What the task requires. Within the records that follow, determine how many lines include the word "this". State the number and nothing further.

::: Extracted information

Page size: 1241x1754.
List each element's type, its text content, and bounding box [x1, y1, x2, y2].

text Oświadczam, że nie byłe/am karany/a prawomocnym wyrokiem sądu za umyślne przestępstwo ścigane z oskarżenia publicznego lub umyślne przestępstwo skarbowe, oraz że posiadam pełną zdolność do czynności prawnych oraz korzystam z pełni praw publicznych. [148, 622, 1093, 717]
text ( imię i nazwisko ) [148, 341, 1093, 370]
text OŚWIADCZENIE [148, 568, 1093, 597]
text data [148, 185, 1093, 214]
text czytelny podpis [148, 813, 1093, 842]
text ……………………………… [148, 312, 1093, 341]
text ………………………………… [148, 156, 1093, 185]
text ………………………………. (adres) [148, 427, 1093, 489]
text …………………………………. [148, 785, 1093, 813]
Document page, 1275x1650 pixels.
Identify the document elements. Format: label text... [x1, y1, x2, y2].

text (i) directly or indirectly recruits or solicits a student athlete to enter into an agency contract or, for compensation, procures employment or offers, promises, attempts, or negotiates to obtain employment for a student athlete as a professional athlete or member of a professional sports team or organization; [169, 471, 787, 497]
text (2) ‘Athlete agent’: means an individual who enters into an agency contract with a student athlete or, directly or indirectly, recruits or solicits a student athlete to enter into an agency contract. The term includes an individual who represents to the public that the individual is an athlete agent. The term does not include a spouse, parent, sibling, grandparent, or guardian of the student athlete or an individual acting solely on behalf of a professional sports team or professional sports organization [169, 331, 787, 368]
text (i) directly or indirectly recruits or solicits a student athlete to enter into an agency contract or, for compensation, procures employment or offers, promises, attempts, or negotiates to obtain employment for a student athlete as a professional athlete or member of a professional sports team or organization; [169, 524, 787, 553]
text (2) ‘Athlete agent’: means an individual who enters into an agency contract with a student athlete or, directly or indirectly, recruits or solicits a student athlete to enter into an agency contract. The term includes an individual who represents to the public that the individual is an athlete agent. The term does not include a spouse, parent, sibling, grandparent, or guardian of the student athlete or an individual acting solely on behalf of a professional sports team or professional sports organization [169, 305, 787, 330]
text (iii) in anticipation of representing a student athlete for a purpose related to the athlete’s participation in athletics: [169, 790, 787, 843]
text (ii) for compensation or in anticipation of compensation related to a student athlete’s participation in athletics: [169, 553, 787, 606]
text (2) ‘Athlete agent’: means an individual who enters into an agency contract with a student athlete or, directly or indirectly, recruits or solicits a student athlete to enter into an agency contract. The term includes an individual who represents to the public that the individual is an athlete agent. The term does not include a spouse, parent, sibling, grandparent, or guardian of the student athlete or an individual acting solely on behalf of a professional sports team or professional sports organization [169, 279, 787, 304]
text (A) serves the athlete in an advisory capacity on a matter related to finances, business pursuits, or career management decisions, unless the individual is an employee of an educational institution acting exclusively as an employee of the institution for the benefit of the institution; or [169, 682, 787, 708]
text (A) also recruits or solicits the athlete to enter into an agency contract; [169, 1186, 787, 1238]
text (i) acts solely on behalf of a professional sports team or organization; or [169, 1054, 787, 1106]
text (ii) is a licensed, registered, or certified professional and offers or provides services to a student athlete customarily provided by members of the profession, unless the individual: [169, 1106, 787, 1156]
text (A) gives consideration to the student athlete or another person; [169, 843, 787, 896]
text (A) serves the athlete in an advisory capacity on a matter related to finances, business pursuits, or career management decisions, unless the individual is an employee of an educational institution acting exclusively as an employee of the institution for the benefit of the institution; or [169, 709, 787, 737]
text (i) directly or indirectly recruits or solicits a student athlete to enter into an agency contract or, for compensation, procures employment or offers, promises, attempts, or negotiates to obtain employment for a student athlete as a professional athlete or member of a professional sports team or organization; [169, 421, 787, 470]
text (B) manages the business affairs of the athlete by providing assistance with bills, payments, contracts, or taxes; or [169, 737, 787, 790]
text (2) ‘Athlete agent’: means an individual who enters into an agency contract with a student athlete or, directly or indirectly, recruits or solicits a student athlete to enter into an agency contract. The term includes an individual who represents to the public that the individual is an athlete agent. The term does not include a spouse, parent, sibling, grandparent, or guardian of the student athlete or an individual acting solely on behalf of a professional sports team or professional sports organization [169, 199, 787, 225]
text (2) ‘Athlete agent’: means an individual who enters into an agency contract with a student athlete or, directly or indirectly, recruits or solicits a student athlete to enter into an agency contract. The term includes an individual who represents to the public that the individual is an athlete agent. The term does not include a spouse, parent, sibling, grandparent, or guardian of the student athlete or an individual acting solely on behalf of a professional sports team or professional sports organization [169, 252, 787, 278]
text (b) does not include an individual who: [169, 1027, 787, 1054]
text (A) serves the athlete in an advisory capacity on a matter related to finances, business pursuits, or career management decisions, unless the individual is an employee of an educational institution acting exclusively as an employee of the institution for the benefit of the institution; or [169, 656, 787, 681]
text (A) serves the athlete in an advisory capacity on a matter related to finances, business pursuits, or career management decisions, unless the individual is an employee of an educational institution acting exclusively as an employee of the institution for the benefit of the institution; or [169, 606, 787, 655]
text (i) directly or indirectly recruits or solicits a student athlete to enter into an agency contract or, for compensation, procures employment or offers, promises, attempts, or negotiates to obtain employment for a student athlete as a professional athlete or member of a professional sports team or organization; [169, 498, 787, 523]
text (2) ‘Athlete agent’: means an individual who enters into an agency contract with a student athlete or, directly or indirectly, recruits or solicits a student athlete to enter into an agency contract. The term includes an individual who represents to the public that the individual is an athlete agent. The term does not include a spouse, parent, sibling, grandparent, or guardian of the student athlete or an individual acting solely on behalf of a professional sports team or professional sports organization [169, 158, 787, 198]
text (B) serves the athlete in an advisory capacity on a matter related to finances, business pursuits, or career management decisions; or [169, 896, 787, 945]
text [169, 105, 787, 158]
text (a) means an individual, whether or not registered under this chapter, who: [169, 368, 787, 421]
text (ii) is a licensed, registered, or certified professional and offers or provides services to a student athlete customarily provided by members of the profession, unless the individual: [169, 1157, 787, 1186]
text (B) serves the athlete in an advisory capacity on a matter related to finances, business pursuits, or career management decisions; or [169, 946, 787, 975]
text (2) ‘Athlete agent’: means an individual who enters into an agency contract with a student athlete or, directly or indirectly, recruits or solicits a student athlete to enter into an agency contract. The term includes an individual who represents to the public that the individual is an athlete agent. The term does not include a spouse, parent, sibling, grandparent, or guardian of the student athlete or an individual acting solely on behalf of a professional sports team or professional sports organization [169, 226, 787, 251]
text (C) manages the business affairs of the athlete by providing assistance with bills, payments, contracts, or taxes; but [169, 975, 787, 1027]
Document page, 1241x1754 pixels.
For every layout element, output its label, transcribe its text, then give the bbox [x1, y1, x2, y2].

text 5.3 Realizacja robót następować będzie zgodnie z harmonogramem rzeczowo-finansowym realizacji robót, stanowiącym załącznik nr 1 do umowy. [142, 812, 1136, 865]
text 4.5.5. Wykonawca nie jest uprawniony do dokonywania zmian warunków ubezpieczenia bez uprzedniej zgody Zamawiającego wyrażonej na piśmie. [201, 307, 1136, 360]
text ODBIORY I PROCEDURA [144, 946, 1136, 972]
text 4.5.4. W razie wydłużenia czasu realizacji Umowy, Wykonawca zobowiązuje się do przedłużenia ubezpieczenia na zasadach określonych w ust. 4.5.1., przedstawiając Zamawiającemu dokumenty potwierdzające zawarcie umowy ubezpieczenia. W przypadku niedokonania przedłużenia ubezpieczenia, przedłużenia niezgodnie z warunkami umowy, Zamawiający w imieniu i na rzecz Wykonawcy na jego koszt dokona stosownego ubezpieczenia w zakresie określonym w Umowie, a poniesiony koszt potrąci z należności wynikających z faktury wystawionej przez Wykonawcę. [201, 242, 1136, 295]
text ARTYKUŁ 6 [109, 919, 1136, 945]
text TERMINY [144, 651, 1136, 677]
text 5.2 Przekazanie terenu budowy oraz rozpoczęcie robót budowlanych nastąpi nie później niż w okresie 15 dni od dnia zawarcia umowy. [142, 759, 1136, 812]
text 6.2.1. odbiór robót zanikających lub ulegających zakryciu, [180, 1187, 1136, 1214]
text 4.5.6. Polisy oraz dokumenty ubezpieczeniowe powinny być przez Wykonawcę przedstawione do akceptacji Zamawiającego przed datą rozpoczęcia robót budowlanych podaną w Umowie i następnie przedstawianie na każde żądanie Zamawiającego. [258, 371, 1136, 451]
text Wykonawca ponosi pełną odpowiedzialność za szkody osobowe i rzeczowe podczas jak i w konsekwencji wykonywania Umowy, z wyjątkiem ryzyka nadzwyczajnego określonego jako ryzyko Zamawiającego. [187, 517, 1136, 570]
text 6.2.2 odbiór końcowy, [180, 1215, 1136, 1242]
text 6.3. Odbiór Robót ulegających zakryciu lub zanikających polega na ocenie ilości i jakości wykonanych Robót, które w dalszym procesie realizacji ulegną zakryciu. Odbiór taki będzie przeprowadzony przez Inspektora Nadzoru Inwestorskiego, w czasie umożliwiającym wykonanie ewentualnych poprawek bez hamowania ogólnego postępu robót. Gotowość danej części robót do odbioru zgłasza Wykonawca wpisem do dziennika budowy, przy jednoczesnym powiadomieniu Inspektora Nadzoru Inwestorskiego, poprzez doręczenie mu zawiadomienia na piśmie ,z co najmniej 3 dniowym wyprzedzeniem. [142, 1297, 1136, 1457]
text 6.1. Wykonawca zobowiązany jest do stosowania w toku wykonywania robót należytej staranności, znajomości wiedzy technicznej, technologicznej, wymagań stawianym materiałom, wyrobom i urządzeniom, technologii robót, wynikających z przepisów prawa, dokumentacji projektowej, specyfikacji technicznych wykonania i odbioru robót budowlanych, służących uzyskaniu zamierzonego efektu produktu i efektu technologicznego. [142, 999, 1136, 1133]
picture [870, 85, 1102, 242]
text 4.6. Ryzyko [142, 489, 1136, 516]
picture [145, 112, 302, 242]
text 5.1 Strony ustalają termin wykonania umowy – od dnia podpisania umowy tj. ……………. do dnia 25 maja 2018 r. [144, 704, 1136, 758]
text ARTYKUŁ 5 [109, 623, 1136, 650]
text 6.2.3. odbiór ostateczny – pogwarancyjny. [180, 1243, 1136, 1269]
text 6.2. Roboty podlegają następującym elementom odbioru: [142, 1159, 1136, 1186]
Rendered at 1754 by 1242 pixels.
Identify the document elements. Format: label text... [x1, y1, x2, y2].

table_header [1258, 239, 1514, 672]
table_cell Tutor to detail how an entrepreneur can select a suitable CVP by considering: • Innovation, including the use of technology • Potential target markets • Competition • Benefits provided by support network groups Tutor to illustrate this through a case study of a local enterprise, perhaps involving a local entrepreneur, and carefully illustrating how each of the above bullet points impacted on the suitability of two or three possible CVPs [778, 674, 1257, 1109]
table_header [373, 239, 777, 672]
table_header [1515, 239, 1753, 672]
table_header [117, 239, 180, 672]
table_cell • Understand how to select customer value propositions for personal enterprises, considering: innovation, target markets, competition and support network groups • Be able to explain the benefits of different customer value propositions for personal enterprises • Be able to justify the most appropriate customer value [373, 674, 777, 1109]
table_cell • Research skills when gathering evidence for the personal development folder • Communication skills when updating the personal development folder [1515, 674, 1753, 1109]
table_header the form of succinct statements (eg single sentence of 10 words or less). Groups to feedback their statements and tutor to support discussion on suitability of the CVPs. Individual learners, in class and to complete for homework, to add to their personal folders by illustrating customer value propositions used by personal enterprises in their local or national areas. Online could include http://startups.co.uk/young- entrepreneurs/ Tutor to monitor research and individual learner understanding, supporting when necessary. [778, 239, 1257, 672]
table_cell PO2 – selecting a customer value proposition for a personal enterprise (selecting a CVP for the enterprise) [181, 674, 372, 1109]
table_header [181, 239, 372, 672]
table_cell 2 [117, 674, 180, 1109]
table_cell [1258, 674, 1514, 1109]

::::::

Exercise result. 2